## TO DO
Answer these questions about the forum thread on L'Hopital's rule below, marking each answer with the same letter.
(a) Which two results from plugging in infinity lead to taking the derivatives separately?
(b) What kind of form does the thread call infinity/infinity, and what does it say that means?
(c) What does the thread say the derivative of any constant equals?

I don't think so. L'hopital's rule states that if you plug in the infinity into that equation and when the equations gives $$\infty/\infty$$ or 0/0 you take the derivative of the equations separetly.

anonymous · Answer

since im not familiar with this rule, can you walk me through it

anonymous · Answer

Did you read my post above? I gave you a little info about the rule. If you need detailed help just tell me.

anonymous · Answer

yes please, i need detailed help

anonymous · Answer

For example take the equation above $$A = x ^{2}+x/x+1$$ If you replace +infinity in the all of the x-s you get infinity/infinity which is an indeterminate form i.e. you cannot compute the answer. Because it is an indeterminate form you have to take the derivative of those equation seperatly, like i did in my first post.

anonymous · Answer

ok so what happens to the 2x+1/1

anonymous · Answer

replace infinity in that x which gives$$2(\infty)+1/1 = \infty$$

anonymous · Answer

oh ok i see

anonymous · Answer

so B= 2x+1/2x+1

anonymous · Answer

2(-inf)+1/2(-inf)+1 = -inf?

anonymous · Answer

No. The derivative of 1 = 0. The derivative of any constant is equal to 0

anonymous · Answer

i understand now thanks

## EXCERPTED RECORDS
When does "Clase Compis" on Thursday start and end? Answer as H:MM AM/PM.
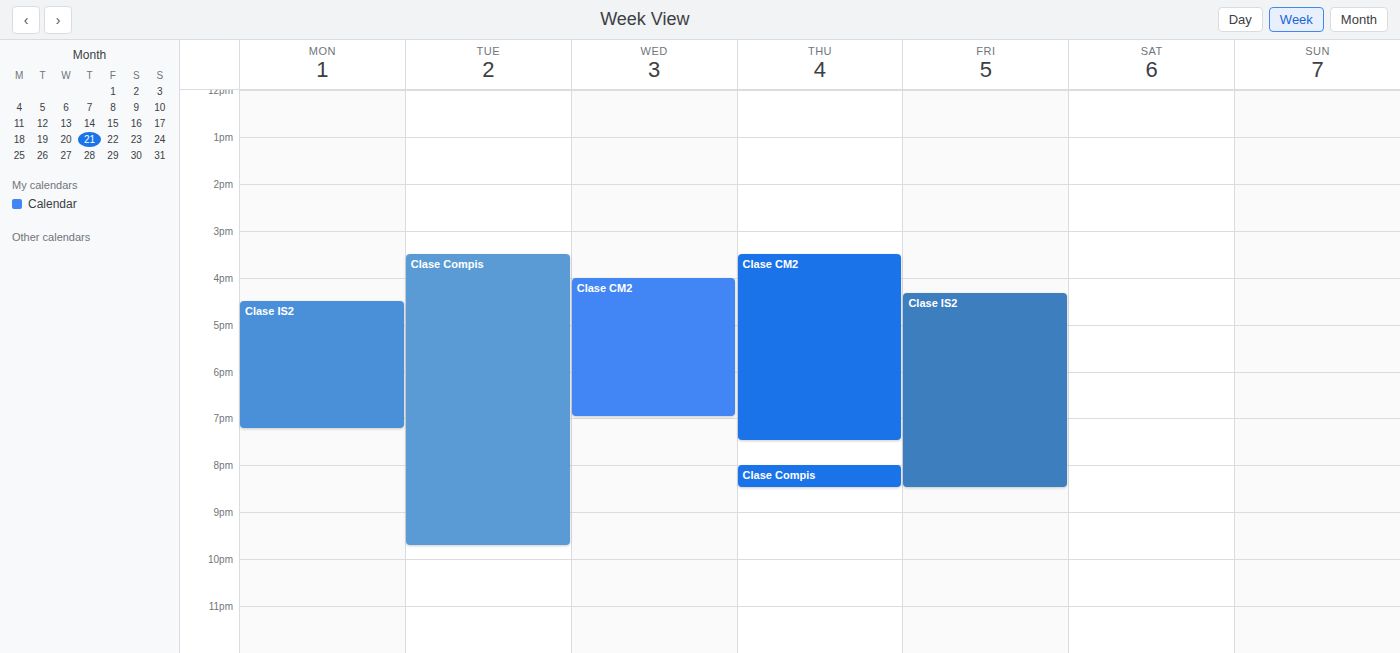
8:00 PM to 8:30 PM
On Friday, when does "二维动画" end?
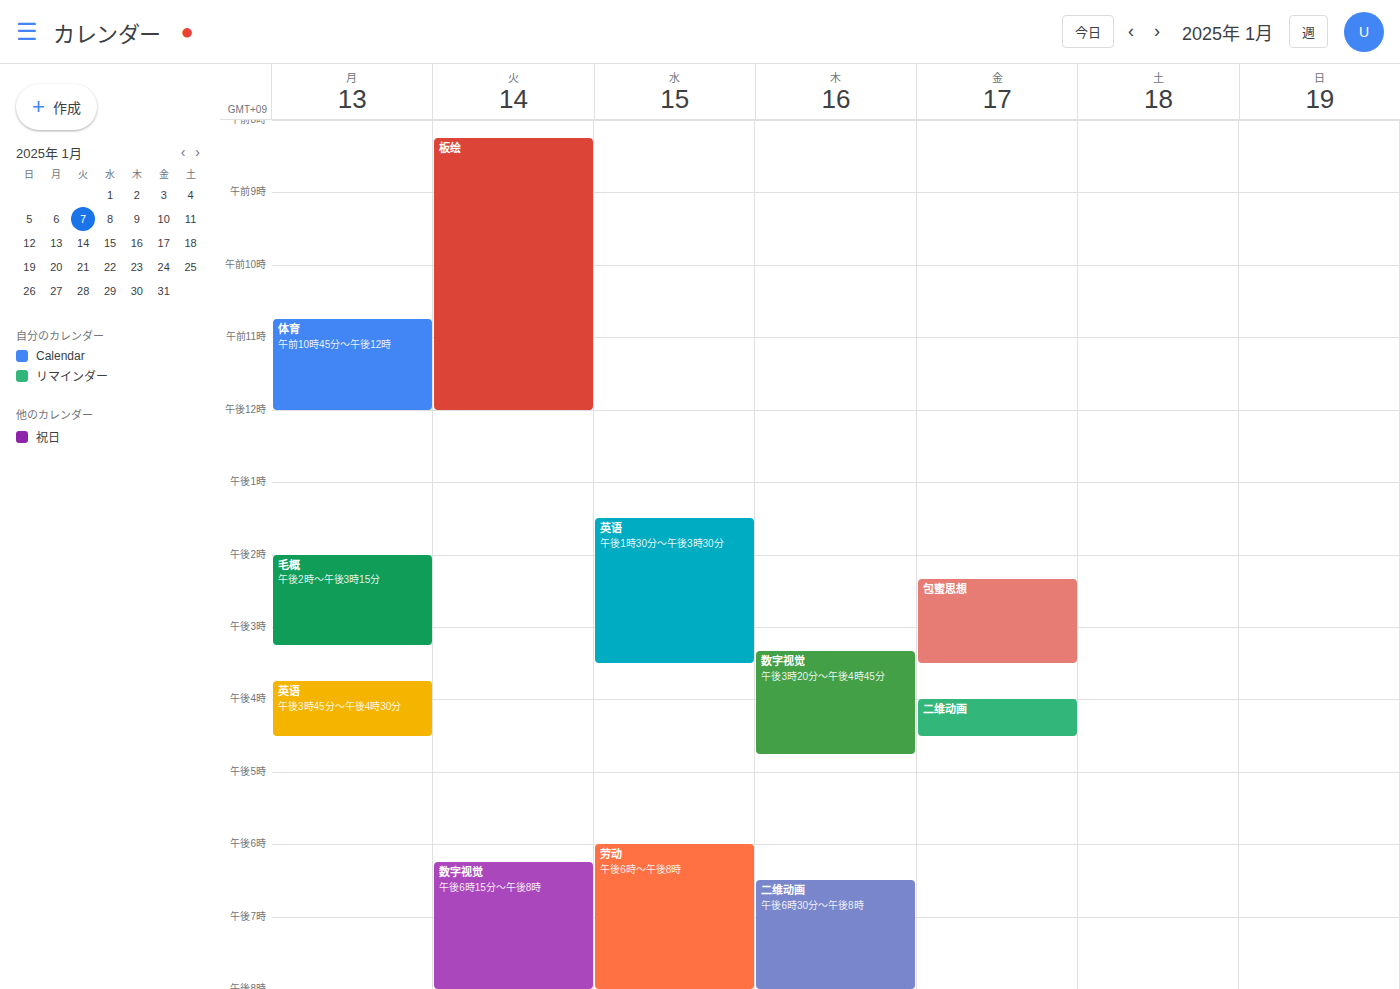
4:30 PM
==
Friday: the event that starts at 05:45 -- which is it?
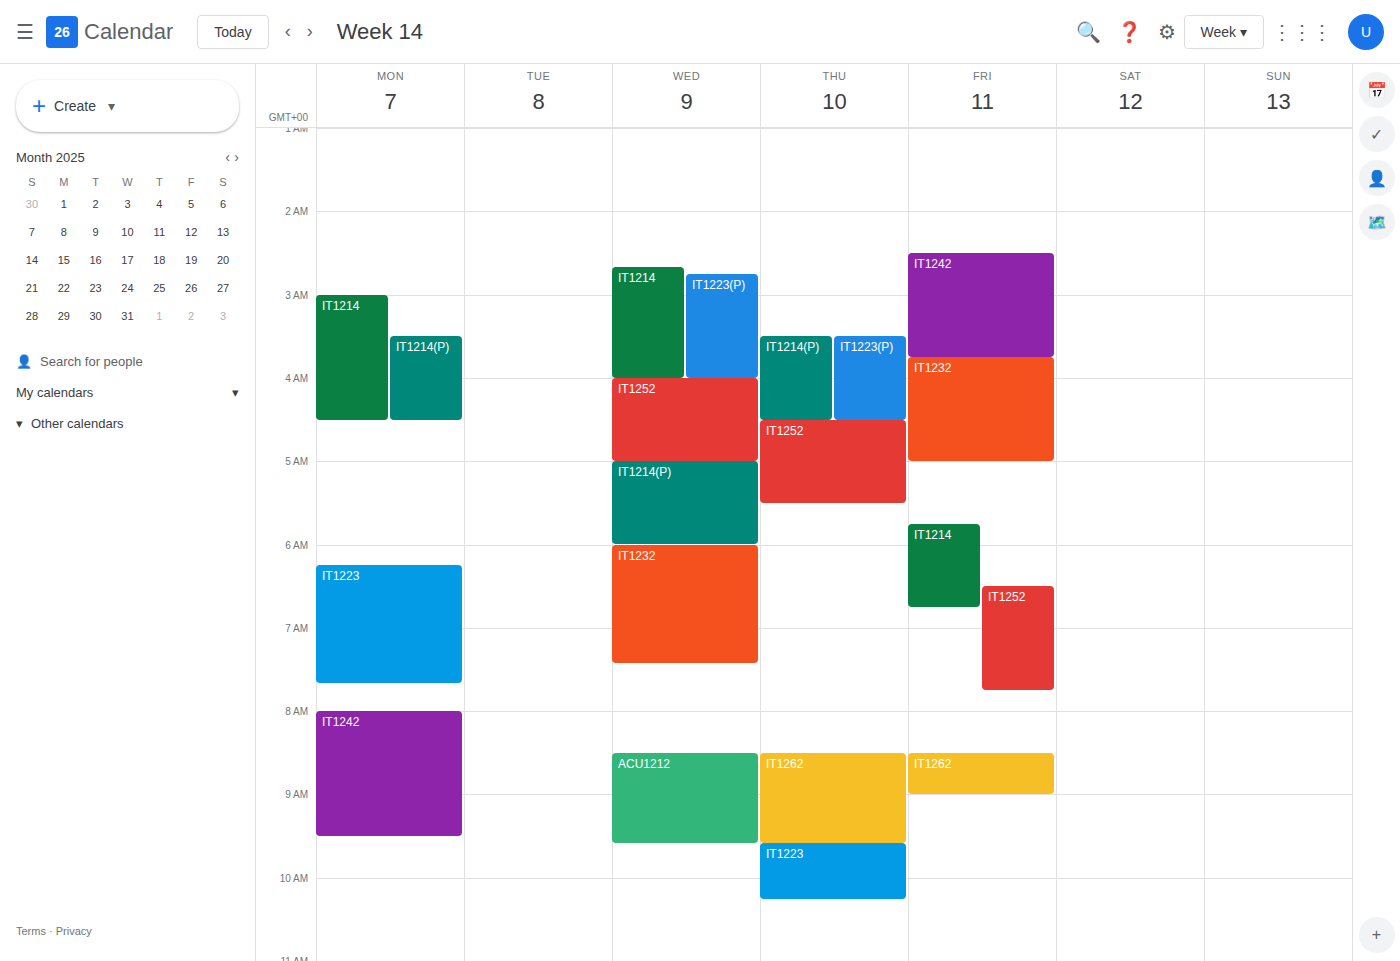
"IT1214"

## PROBLEM SOLUTION
(a) ∞/∞ or 0/0.
(b) An indeterminate form, meaning you cannot compute the answer.
(c) 0.